During the Emerging Companies Summit at NVIDIA's GPU Technology Conference, Israeli company EyeSight Mobile Technologies' CEO Gideon Shmuel took the stage to discuss the future of its gesture recognition software. He also provided insight into how EyeSight plans to use graphics cards to improve and accelerate the process of identifying, and responding to, finger and hand movements along with face detection.
EyeSight is a five year old company that has developed gesture recognition software that can be installed on existing machines (though it appears to be aimed more at OEMs than directly to consumers). It can use standard cameras, such as webcams, to get its 2D input data and then gets a relative Z-axis from proprietary algorithms. This gives EyeSight essentially 2.5D of input data, and camera resolution and frame rate permitting, allows the software to identify and track finger and hand movements. EyeSight CEO Gideon Shmuel stated at the ECS presentation that the software is currently capable of "finger-level accuracy" at 5 meters from a TV.
Gestures include the ability to use your fingers as a mouse to point at on-screen objects, waving your hand to turn pages, scrolling, and even give hand signal cues.
The software is not open source, and there are no plans to move in that direction. The company has 15 patents pending on its technology, several of which it managed to file before the US Patent Office changed from First to Invent to First Inventor to File (heh, which is another article…).
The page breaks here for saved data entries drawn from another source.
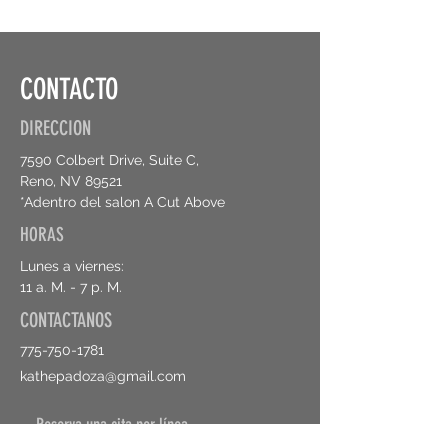
CONTACTO
DIRECCION
7590 Colbert Drive, Suite C,
Reno, NV 89521
*Adentro del salon A Cut Above
HORAS
Lunes a viernes:
11 a. M. - 7 p. M.
CONTACTANOS
775-750-1781
kathepadoza@gmail.com
Reserva una cita por línea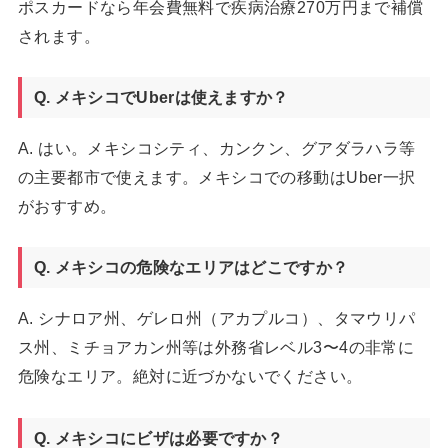
ポスカードなら年会費無料で疾病治療270万円まで補償
されます。
Q. メキシコでUberは使えますか？
A. はい。メキシコシティ、カンクン、グアダラハラ等
の主要都市で使えます。メキシコでの移動はUber一択
がおすすめ。
Q. メキシコの危険なエリアはどこですか？
A. シナロア州、ゲレロ州（アカプルコ）、タマウリパ
ス州、ミチョアカン州等は外務省レベル3〜4の非常に
危険なエリア。絶対に近づかないでください。
Q. メキシコにビザは必要ですか？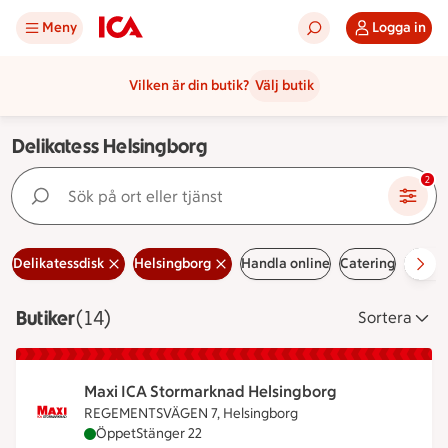
Meny
Logga in
Vilken är din butik?
Välj butik
Delikatess Helsingborg
Sök på ort eller tjänst
2
Delikatessdisk
Helsingborg
Handla online
Catering
Erbju
Butiker
Visar 14 stycken
(14)
Sortera
Maxi ICA Stormarknad Helsingborg
REGEMENTSVÄGEN 7, Helsingborg
Maxi ICA Stormarknad Helsingborg är öppen nu, s
Öppet
Stänger 22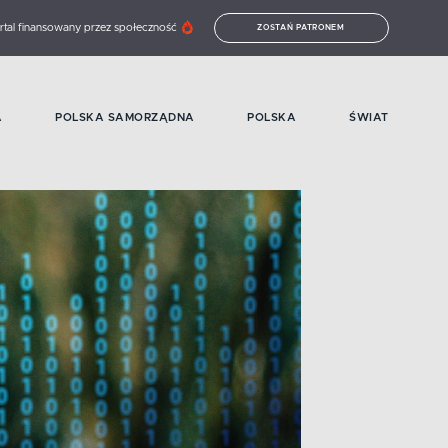
rtal finansowany przez społeczność
ZOSTAŃ PATRONEM
A
POLSKA SAMORZĄDNA
POLSKA
ŚWIAT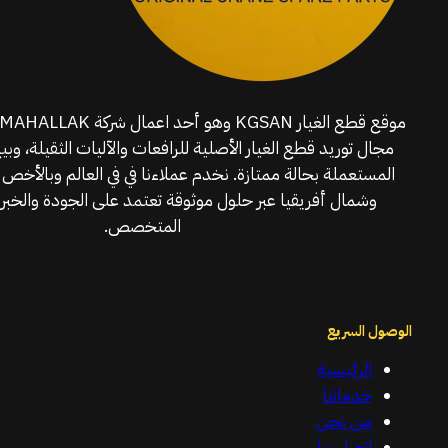
مجال توريد قطع الغيار الأصلية للرافعات والآليات الثقيلة، وبي
المستعملة بحالة ممتازة. نخدم عملاءنا في في العالم وبالأخص 
وشمال أفريقيا عبر حلول موثوقة تعتمد على الجودة والخبرة
المتخصص.
الوصول السريع
الرئيسية
خدماتنا
من نحن
اتصل بنا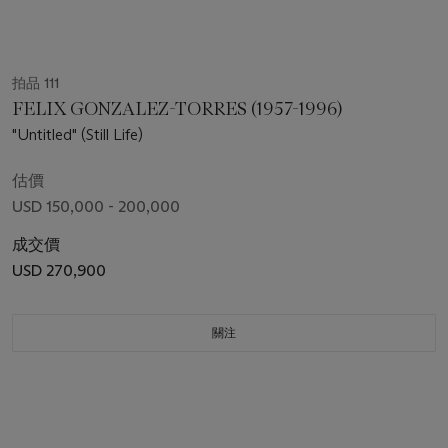
拍品 111
FELIX GONZALEZ-TORRES (1957-1996)
"Untitled" (Still Life)
估價
USD 150,000 - 200,000
成交價
USD 270,900
關注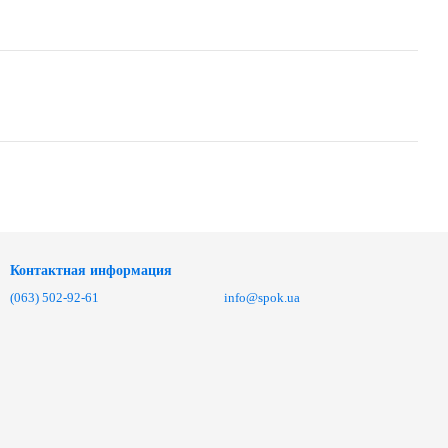
Контактная информация
(063) 502-92-61
info@spok.ua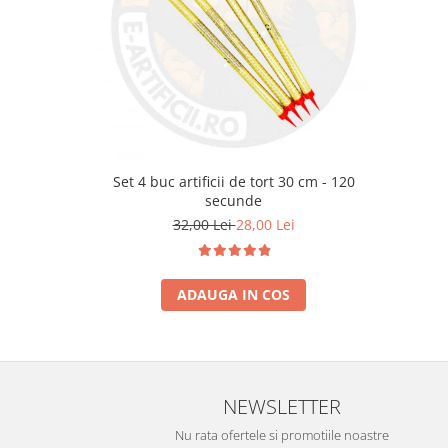
Set 4 buc artificii de tort 30 cm - 120
secunde
32,00 Lei
28,00 Lei
ADAUGA IN COS
NEWSLETTER
Nu rata ofertele si promotiile noastre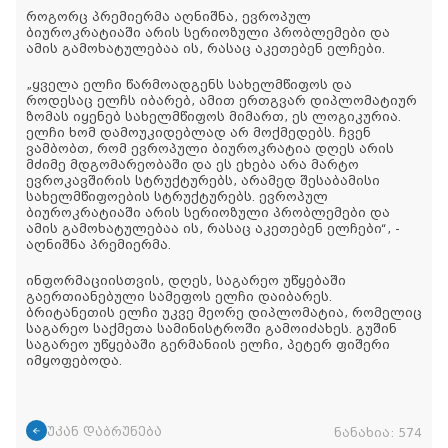
როგორც პრემიერმა აღნიშნა, ევროპულ
ბიუროკრატიაში არის სერიოზული პრობლემები და
ამის გამოხატულებაა ის, რასაც აკეთებენ ელჩები.
„ყველა ელჩი წარმოადგენს სახელმწიფოს და
როდესაც ელჩს იბარებ, ამით ერთგვარ დიპლომატიურ
ზომას იყენებ სახელმწიფოს მიმართ, ეს ლოგიკურია.
ელჩი ხომ დამოუკიდებლად არ მოქმედებს. ჩვენ
ვამბობთ, რომ ევროპული ბიუროკრატია დღეს არის
მძიმე მდგომარეობაში და ეს ეხება არა მარტო
ევროკავშირის სტრუქტურებს, არამედ შესაბამისი
სახელმწიფოების სტრუქტურებს. ევროპულ
ბიუროკრატიაში არის სერიოზული პრობლემები და
ამის გამოხატულებაა ის, რასაც აკეთებენ ელჩები“, -
აღნიშნა პრემიერმა.
ინფორმაციისთვის, დღეს, საგარეო უწყებაში
გაერთიანებული სამეფოს ელჩი დაიბარეს.
ბრიტანეთის ელჩი უკვე მეორე დიპლომატია, რომელიც
საგარეო საქმეთა სამინისტროში გამოიძახეს. გუშინ
საგარეო უწყებაში გერმანიის ელჩი, პეტერ ფიშერი
იმყოფებოდა.
უკან დაბრუნება
ნანახია:
574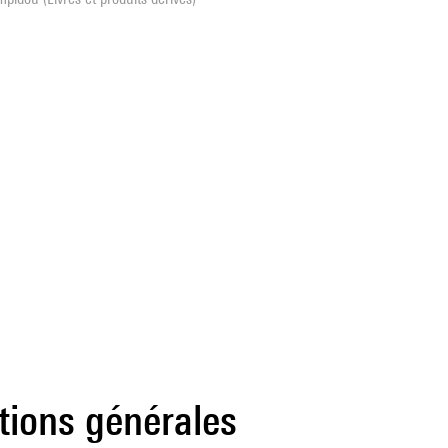
tions générales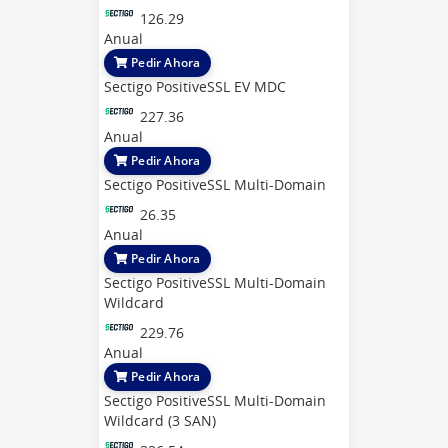
126.29
Anual
Pedir Ahora
Sectigo PositiveSSL EV MDC
227.36
Anual
Pedir Ahora
Sectigo PositiveSSL Multi-Domain
26.35
Anual
Pedir Ahora
Sectigo PositiveSSL Multi-Domain
Wildcard
229.76
Anual
Pedir Ahora
Sectigo PositiveSSL Multi-Domain
Wildcard (3 SAN)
The software will support up to 20 million hardware devices in 2013, and EyeSight expects the number of compatible camera-packing devices to increase further to as many as 3.5 billion in 2015. Other features include the ability transparently map EyeSight input to Android apps without user's needing to muck with settings, and the ability to detect faces and "emotional signals" even in low light. According to the website, SDKs are available for Windows, Linux, and Android. The software maps the gestures it recognizes to Windows shortcuts, to increase compatibility with many existing applications (so long as they support keyboard shortcuts).
Currently, the EyeSight software is mostly run on the CPU, but the company is heavily investing into incorporating GPU support. Moving the processing to GPUs will allow the software to run faster and more power efficiently, especially on mobile devices (NVIDIA's Tegra platform was specifically mentioned). EyeSight's future road-map includes using GPU acceleration to bolster the number of supported gestures, move image processing to the GPUs, add velocity and vector control inputs, incorporate a better low-light filter (which will run on the GPU), and offload processing from the CPU to optimize power management and save CPU resources for the OS and other applications which is especially important for mobile devices. Gideon Shmuel also stated that he wants to see the technology being used on "anything with a display" from your smartphone to your air conditioner.
A basic version of the EyeSight input technology reportedly comes installed on the Lenovo Yoga convertible tablet. I think this software has potential, and would provide that Minority Report-like interaction that many enthusiasts wish for. Hopefully, EyeSight can deliver on its claimed accuracy figures and OEMs will embrace the technology by integrating it into future devices.
EyeSight has posted additional video demos and information about its touch-free technology on its website.
Do you think this "touch-free" gesture technology has merit, or will this type of input remain limited to awkward-integration in console games?